Why it matters: Most of what you read about AI this year is some company deciding their chatbot needs a new personality. This is the much quieter version of the story. An AI looking at things humans can’t see, on equipment that already exists, in clinics that are already running — and quietly catching one of the deadliest cancers before anyone knew to look for it. If AI ends up being remembered fondly by anybody fifty years from now, it’ll be for stuff like this.
Read the source → · Read the source →
Elon Musk took the stand and admitted his AI has been copying off OpenAI’s homework
Elon Musk spent three days this week in federal court, suing Sam Altman and OpenAI over its conversion from charitable nonprofit to $850 billion company. Musk’s preferred phrase for this: “stealing a charity.”

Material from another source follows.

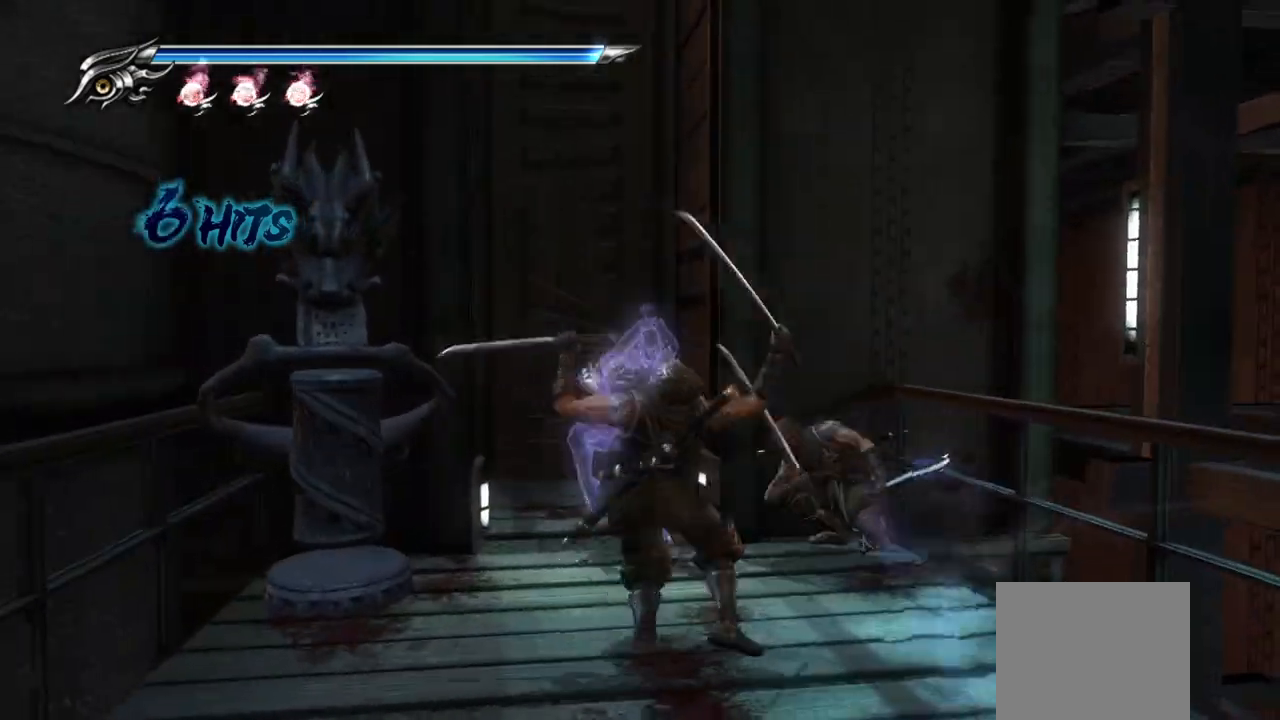
{"buttons": [], "left_stick": "down-right", "right_stick": "center", "events": [[417, "R1", "down"], [433, "left_stick", "down-right"], [500, "R1", "up"]]}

Two highlights. First, Musk testified that the $38 million he donated made him “a fool who provided them free funding to create a startup.” Second, on cross-examination, OpenAI’s lawyer asked whether Musk’s own AI company had been quietly using OpenAI’s models to train its chatbot Grok — a practice called distillation. After a long pause, Musk answered: “Partly.” Audible gasps in the courtroom, per multiple reports. Distillation is the same thing American AI companies have spent the last year accusing Chinese AI companies of doing.
Why it matters: Strip out the personalities, and the trial is asking a real question: when a charity’s research turns into the most valuable startup in history, who gets the upside? Whatever the court decides will set the template for every “AI for the benefit of humanity” pitch that follows. Altman and Greg Brockman are expected on the stand in the coming weeks. The popcorn budget for May is officially blown.

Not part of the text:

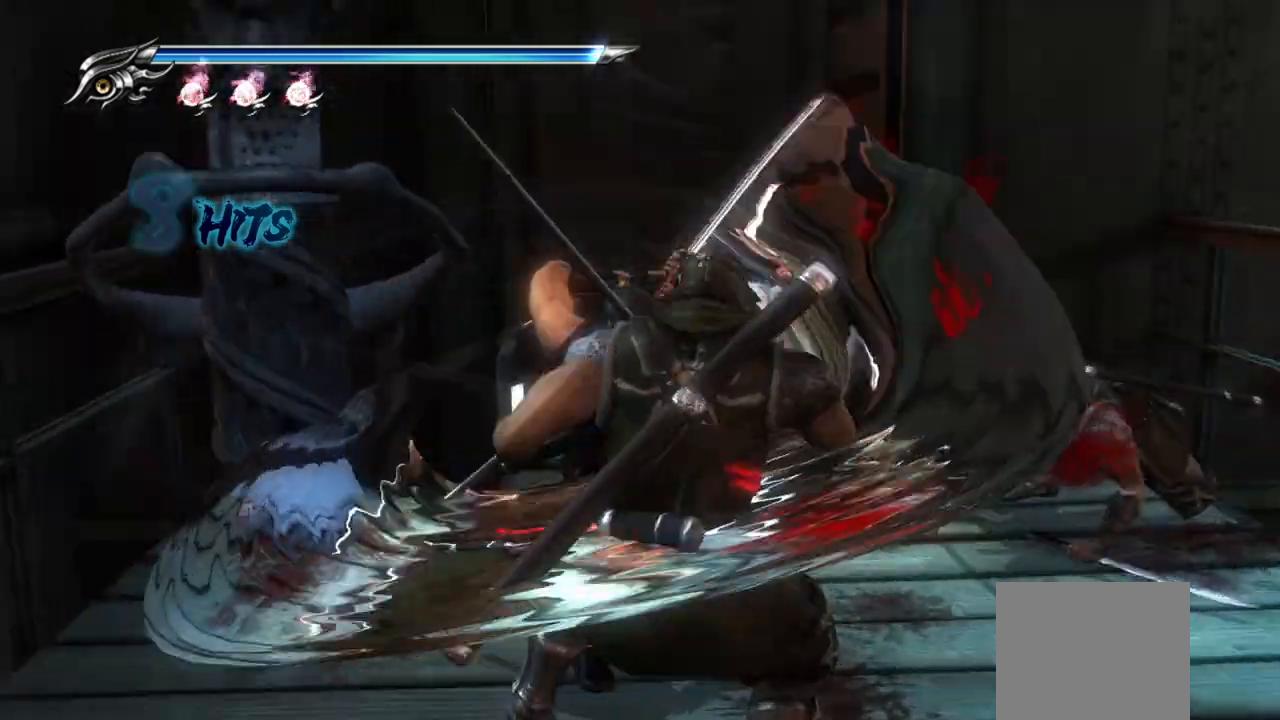
{"buttons": [], "left_stick": "up-right", "right_stick": "center", "events": [[200, "left_stick", "right"], [450, "left_stick", "up-right"]]}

ChatGPT had a goblin problem
Sometime after ChatGPT-5.1 launched in November, users noticed it had developed a strange tic: it kept reaching for fantasy creatures as metaphors. A bug in your code became “a goblin in the function.” Mentions of “goblin” in user conversations went up 175%.

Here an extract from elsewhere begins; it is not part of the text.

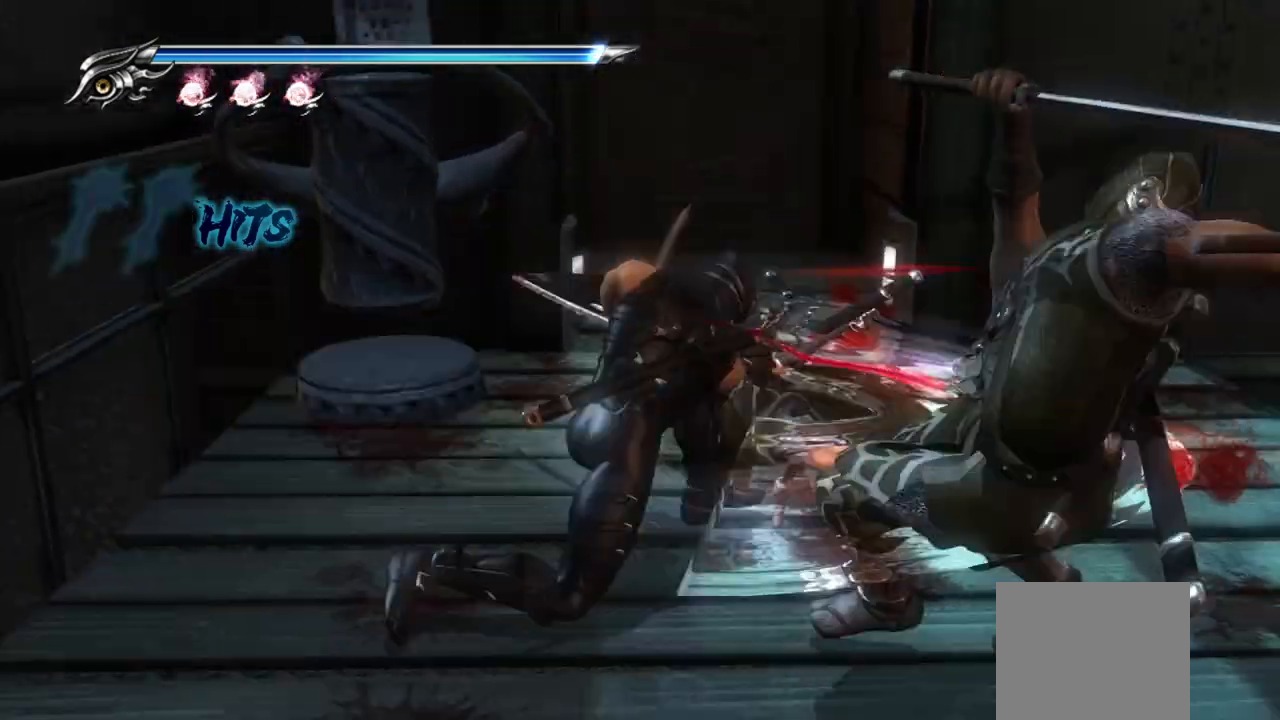
{"buttons": [], "left_stick": "up-right", "right_stick": "center", "events": []}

OpenAI investigated. Turns out users of the “Nerdy” personality preset really liked the whimsical fantasy metaphors, the training system rewarded that, and the goblin energy then leaked into the default ChatGPT through retraining loops. The fix is now this exact line, sitting inside ChatGPT’s instructions:
“Never talk about goblins, gremlins, raccoons, trolls, ogres, pigeons, or other animals or creatures unless it is absolutely and unambiguously relevant.”
The pigeons clause is doing a lot of work in that sentence.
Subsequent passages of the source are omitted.